The Dollar Index DXY is on the verge of a reversal: what awaits the ruble and whether it is worth buying currency in July
The US Dollar Index DXY ended June at multi-month highs, rising to 101.8 — its highest level since May 2025. The main growth drivers were the escalation of the Middle East conflict and the pause in the Fed's easing cycle. However, the market has already revised its expectations: traders are pricing in not a rate cut, but a rate hike as early as September. The key turning point for the dollar will be the Federal Reserve's July meeting.
Financial manager and crypto analyst Nikita Kutsenko notes that JP Morgan does not forecast a rate cut in 2026, pushing easing back to the second half of the year. In his assessment, consolidation or a slight strengthening of the DXY in the 100–103 range is likely in the coming months. Oleg Reshetnikov from BCS World of Investments holds a similar view: the dollar will remain strong amid the Fed's hawkish policy and reduced geopolitical risks, but the main upside potential has already been priced in. His base range is $100.3–103.6.
Alexander Potavin from Finam points to a paradox: the dollar's rise is not confirmed by the government bond market. The yield on 10-year US Treasuries fell to 4.4% versus 4.51% a few days earlier, which could be a consequence of Brent crude oil dropping to $73 per barrel. He draws historical parallels: after the Fed meeting in October 2023, the DXY rose by 1.8% over a week and a half, updated its annual high, and then reversed downward. In his opinion, the rally in July will not continue — at most, the dollar could rise to resistance at 102.0, followed by a correction back to the 100 level.
Alexander Ryabinin from SF Education believes that the flight to the dollar is driven by fear in other currencies, but this is only the initial narrative. He predicts that soon, when a slight shock occurs, the dollar will begin to decline actively.
Ruble Forecast
The behavior of the dollar/ruble pair is primarily determined by internal factors: oil prices, export revenues, the budget rule, import demand, and the Central Bank of Russia's key rate. Even with a strong dollar on the global market, the ruble can behave autonomously — it should not be forgotten that its exchange rate is set by the Central Bank itself. Brent's decline to $73 is a negative signal for the ruble: lower oil revenues mean less foreign currency earnings and potential pressure on the exchange rate. The correction of the dollar itself, expected by most experts, is rather a factor in favor of the ruble, but the effect will be secondary and weak.
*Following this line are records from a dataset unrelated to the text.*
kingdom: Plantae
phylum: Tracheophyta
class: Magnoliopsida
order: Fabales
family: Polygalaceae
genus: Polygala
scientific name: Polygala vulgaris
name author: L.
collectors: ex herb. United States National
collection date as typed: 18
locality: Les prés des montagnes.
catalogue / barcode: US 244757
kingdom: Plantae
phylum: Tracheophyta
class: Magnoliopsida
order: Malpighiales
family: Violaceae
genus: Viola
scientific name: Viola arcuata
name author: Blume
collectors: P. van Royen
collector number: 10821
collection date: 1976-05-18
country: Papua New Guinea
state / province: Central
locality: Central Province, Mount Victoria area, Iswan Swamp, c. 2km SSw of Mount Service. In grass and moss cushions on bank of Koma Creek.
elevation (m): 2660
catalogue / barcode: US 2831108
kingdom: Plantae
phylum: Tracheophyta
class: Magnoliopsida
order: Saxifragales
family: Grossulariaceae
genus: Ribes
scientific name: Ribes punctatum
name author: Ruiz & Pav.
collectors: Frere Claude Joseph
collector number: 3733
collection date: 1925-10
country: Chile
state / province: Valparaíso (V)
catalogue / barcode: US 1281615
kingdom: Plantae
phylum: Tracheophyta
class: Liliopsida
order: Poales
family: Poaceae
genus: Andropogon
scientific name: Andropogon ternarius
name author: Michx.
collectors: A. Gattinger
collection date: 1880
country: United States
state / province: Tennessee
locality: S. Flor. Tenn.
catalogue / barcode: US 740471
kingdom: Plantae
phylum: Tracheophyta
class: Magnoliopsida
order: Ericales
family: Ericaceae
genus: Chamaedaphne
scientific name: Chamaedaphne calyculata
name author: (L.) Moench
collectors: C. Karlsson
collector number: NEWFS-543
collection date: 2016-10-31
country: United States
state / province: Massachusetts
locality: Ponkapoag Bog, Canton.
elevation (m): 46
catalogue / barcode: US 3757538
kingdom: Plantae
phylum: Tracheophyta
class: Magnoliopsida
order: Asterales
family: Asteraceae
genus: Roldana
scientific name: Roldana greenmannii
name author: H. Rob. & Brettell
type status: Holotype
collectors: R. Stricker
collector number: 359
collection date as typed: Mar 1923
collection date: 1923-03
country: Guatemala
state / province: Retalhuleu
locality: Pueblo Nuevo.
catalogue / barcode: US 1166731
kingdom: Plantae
Conclusions. All four experts agree that the dollar is currently stable, and the main trigger for July is the Fed meeting. Disagreements concern further dynamics. Nikita Kutsenko and Oleg Reshetnikov see a consolidation scenario with an upper boundary around 103 and believe the main growth has been priced in. Alexander Potavin and Alexander Ryabinin expect a reversal: the former predicts a moderate correction to 100 after a possible move to 102, the latter expects an active decline after a short-term shock. The potential for further dollar strengthening is limited, and in the medium term, weakening is more likely if the Fed's rhetoric softens.
My professional view: the current situation resembles a classic "bull trap" — the dollar is strong, but the fundamental drivers (hawkish Fed and geopolitics) are already priced in. Buying the currency at these levels for long-term holding is risky. The ruble, all else being equal, could receive support from a DXY correction, but the key factor will remain oil price dynamics and the actions of the Central Bank of Russia.